HPC Clouds: A Bad Idea?

I learned a valuable lesson this week when my flight was cancelled and I was unable to deliver my talk “HPC Cloud: A Bad Idea” at the HPC Advisory Council Workshop in Hamburg this week.

The lesson? While provocative presentation titles may generate interest and curiosity in attendees, the title needs to stand on its own as in this case when the attendees were not able to hear my message. To clarify this as best I can, the Council has offered to put a video on their site.

In the meantime, let me briefly explain my stance on HPC Clouds. First, use of cloud technologies for HPC is a great idea. In fact, I believe cloud computing represents a large and important shift within the IT universe and that the HPC community can and should benefit from this emerging capability.

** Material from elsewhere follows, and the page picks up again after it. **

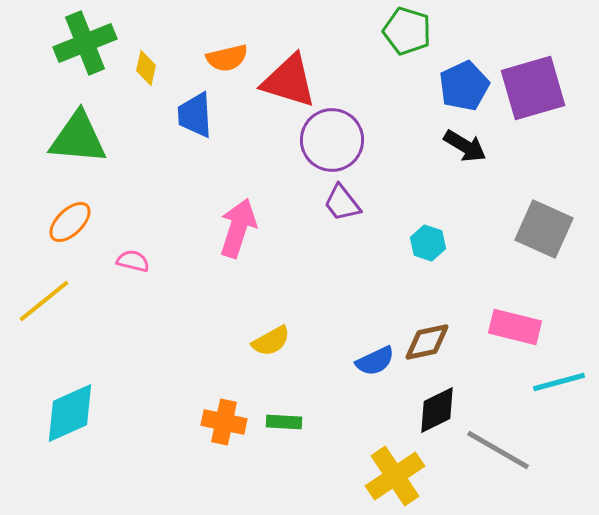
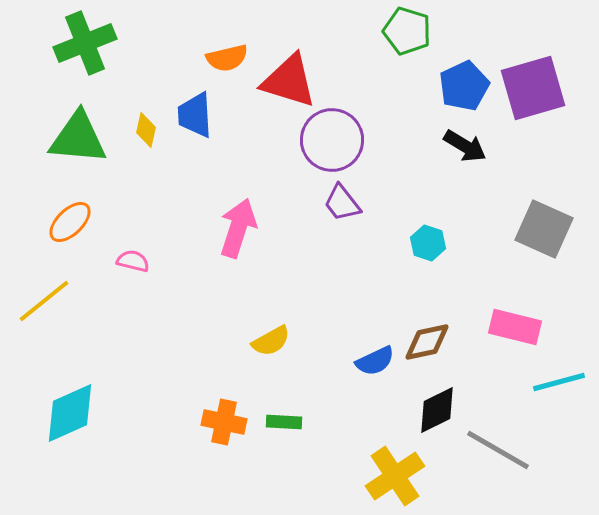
yellow diamond: moved 62 px down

However, it would be a bad idea for the HPC community to continue to plow forward, extending its existing cluster management stacks to create HPC-specific cloud deployments. Why? Because we (HPC) should be leveraging the vastly larger investments being made by the vendor community to define and deploy enterprise cloud infrastructure. Many of the infrastructure issues that confront Enterprise and HPC customers are shared concerns. And this set of shared concerns is increasing as Enterprise infrastructure and workload characteristics continue to evolve.

Consider, for example, the massively scaled infrastructures deployed by Google, Amazon, Yahoo, and the other large web properties. While their workload characteristics are different than those of HPC in many ways, there is much commonality in the problems provisioning, management, and monitoring of these horizontally-scaled resources. Similarly, with the adoption of parallel computing frameworks like Hadoop for Big Data analytics and the proliferation of scale-out data-oriented frameworks (e.g., GemFire Data Grid, Cassandra, MondoDB, memcached, etc) we see interconnect becoming more important within the Enterprise as a component of application performance. Though interconnect in the Enterprise does not (yet) rise to the level of importance we see in HPC, we have seen evidence that RDMA could add significant value in scale-out Enterprise environments.

There is more to the argument, but let me leave it there for now. I will post a link to my video when available.

In the meantime: HPC Cloud — a Bad Idea. But HPC IN the Cloud — Absolutely!